### Measuring device readout data
----------

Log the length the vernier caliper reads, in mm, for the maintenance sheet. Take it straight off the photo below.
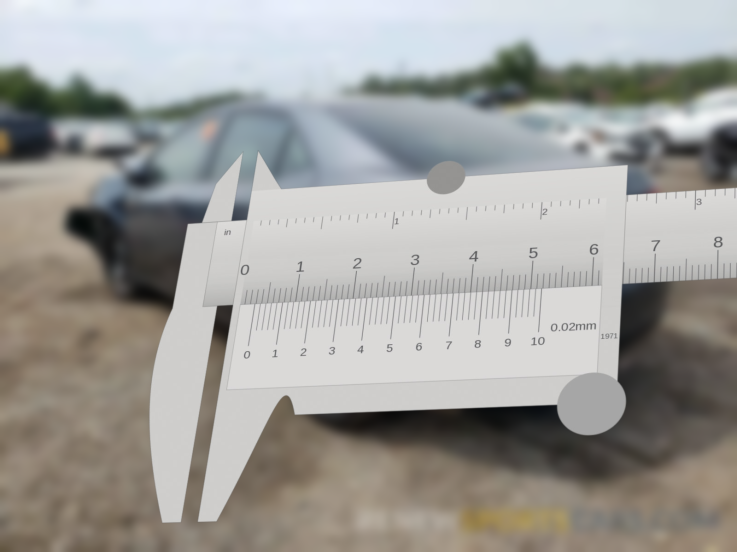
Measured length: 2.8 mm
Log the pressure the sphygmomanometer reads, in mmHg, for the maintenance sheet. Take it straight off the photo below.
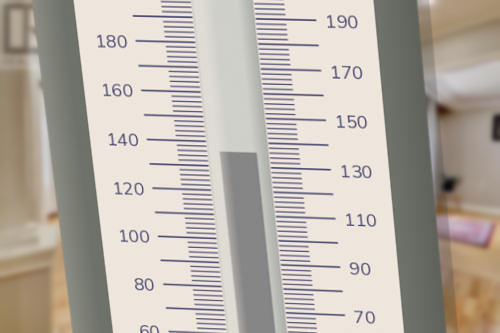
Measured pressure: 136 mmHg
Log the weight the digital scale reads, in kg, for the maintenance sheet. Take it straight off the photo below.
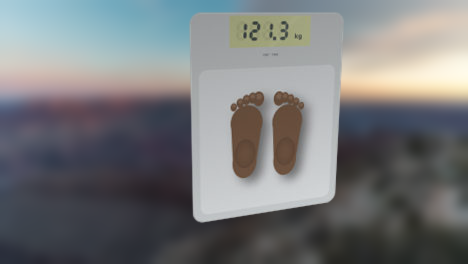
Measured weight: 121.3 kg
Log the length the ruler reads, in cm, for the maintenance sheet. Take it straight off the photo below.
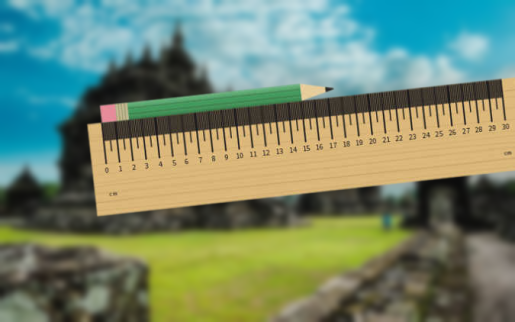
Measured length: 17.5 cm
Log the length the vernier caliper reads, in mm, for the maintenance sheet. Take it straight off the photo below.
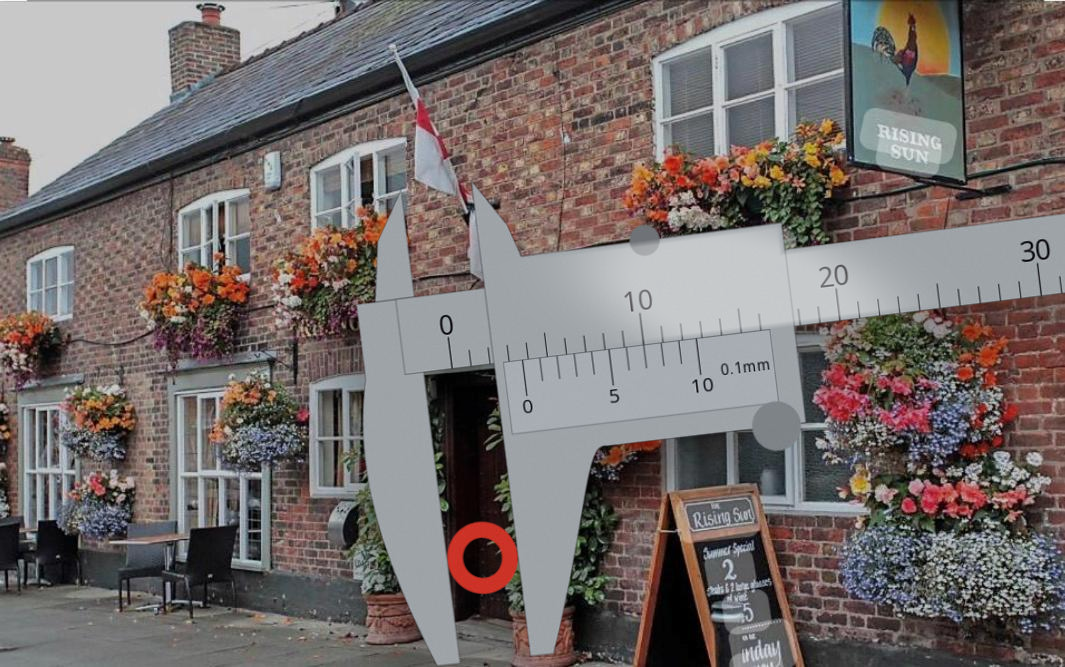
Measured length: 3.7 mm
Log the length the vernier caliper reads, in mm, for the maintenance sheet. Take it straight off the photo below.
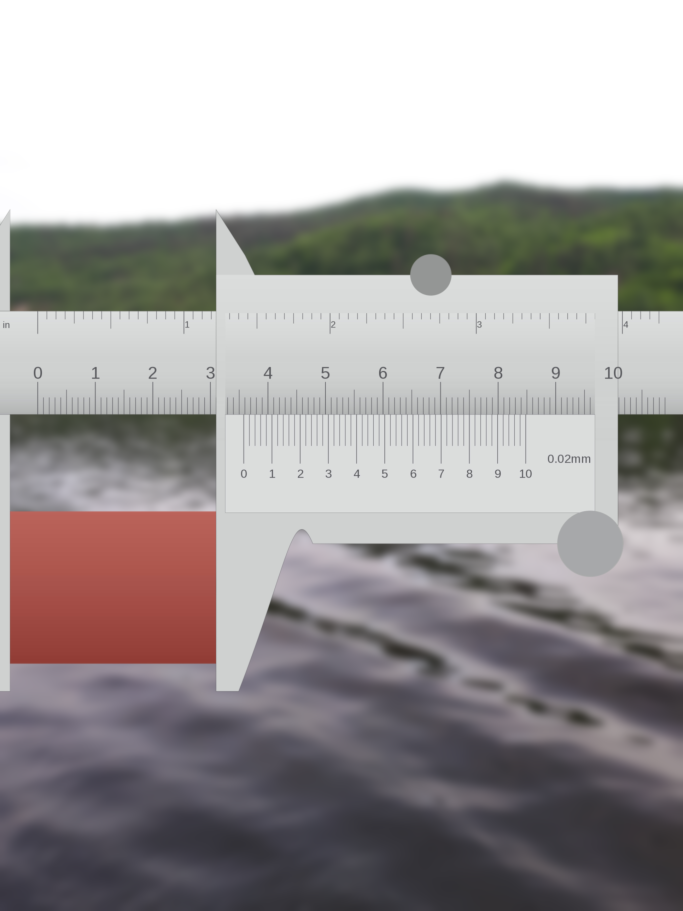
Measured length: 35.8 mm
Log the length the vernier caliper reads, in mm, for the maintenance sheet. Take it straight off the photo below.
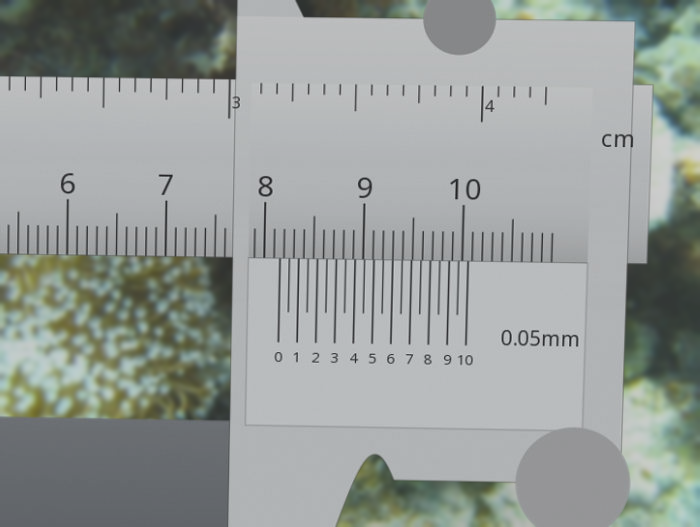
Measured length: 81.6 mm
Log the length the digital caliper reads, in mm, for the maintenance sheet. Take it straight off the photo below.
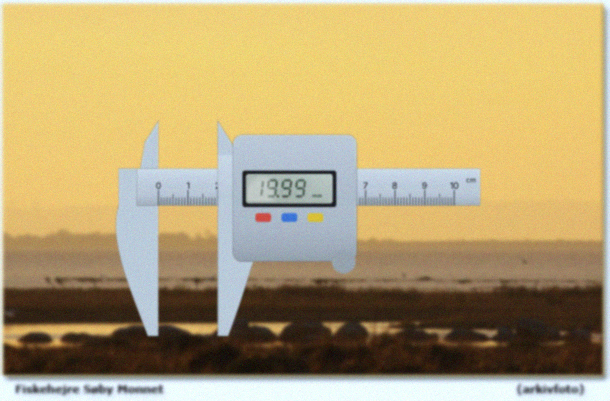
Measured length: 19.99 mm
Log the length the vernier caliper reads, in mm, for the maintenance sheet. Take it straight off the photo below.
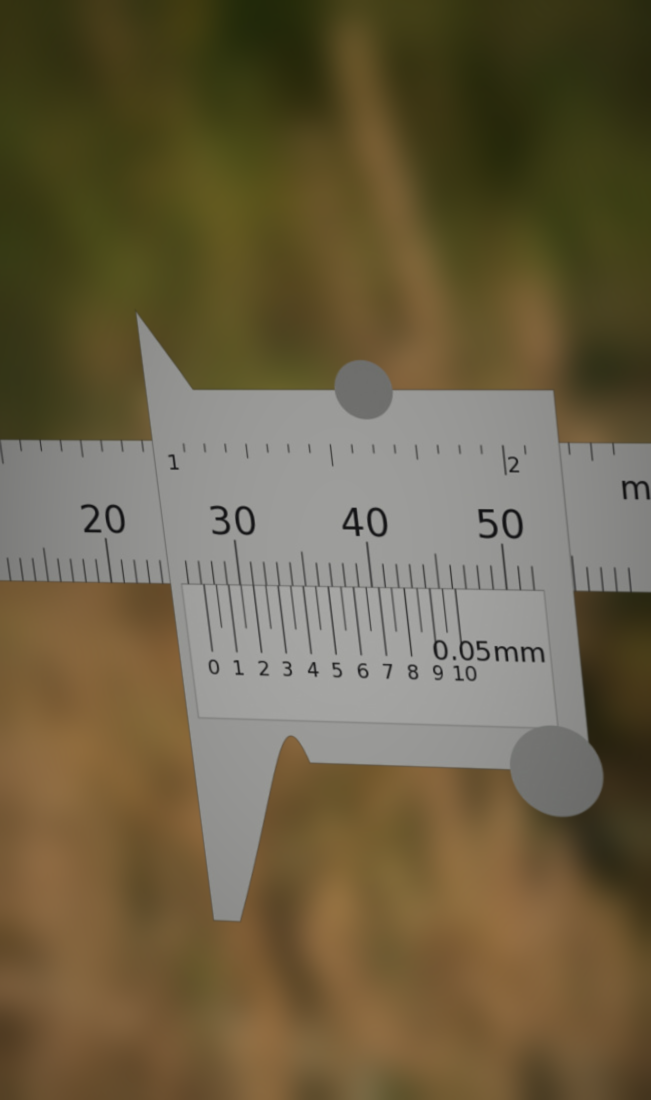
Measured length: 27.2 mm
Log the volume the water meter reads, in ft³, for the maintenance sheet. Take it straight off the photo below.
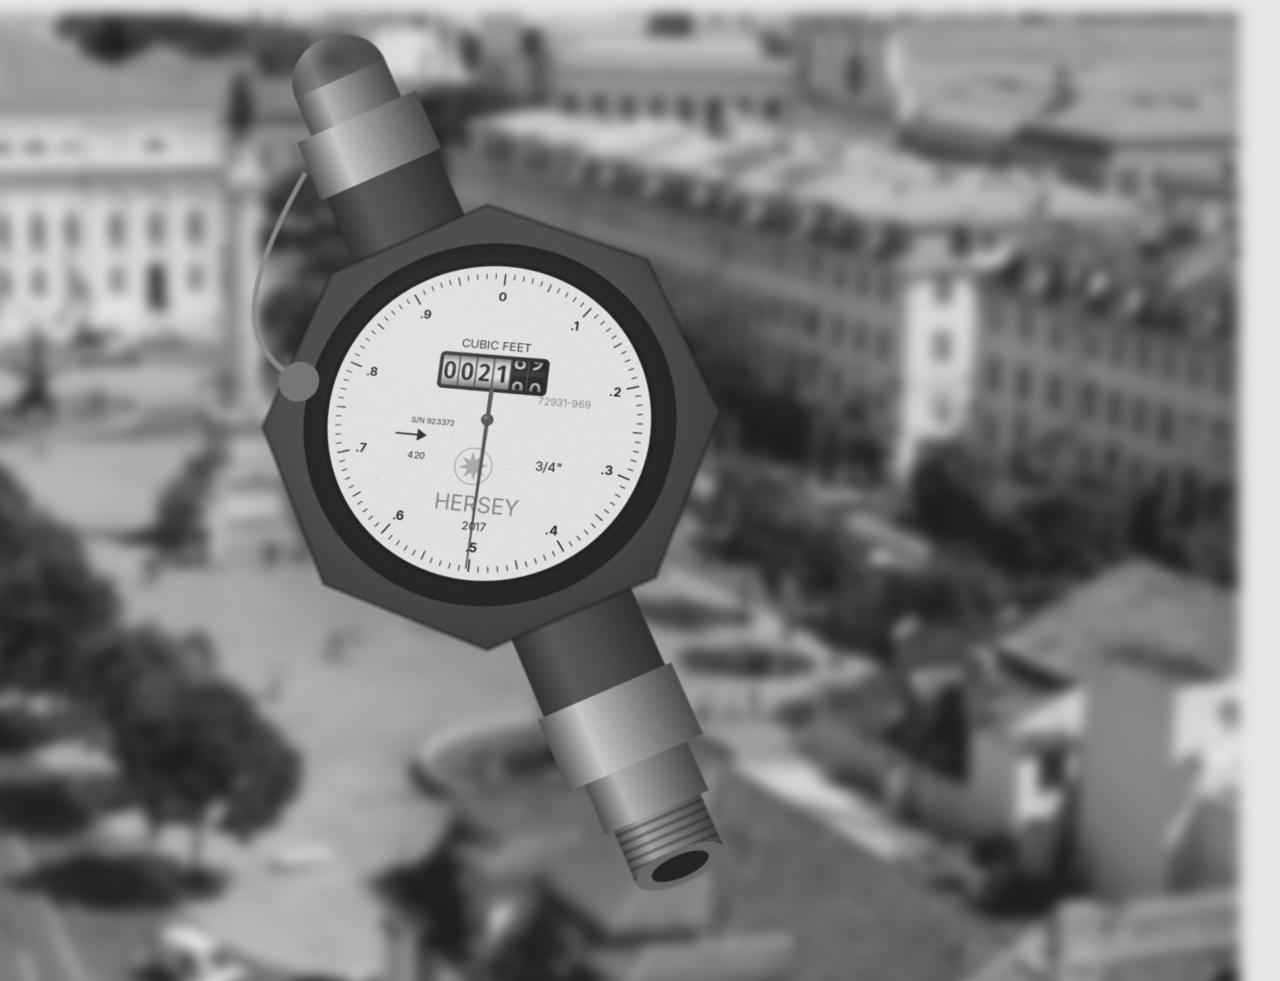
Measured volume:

----------

### Task
Rewrite all the records above, changing "maintenance sheet" to "calibration log" and keeping every other word as it is. Omit the pictures from your answer.

### Your response
Log the length the vernier caliper reads, in mm, for the calibration log. Take it straight off the photo below.
Measured length: 2.8 mm
Log the pressure the sphygmomanometer reads, in mmHg, for the calibration log. Take it straight off the photo below.
Measured pressure: 136 mmHg
Log the weight the digital scale reads, in kg, for the calibration log. Take it straight off the photo below.
Measured weight: 121.3 kg
Log the length the ruler reads, in cm, for the calibration log. Take it straight off the photo below.
Measured length: 17.5 cm
Log the length the vernier caliper reads, in mm, for the calibration log. Take it straight off the photo below.
Measured length: 3.7 mm
Log the length the vernier caliper reads, in mm, for the calibration log. Take it straight off the photo below.
Measured length: 35.8 mm
Log the length the vernier caliper reads, in mm, for the calibration log. Take it straight off the photo below.
Measured length: 81.6 mm
Log the length the digital caliper reads, in mm, for the calibration log. Take it straight off the photo below.
Measured length: 19.99 mm
Log the length the vernier caliper reads, in mm, for the calibration log. Take it straight off the photo below.
Measured length: 27.2 mm
Log the volume the water meter reads, in ft³, for the calibration log. Take it straight off the photo below.
Measured volume:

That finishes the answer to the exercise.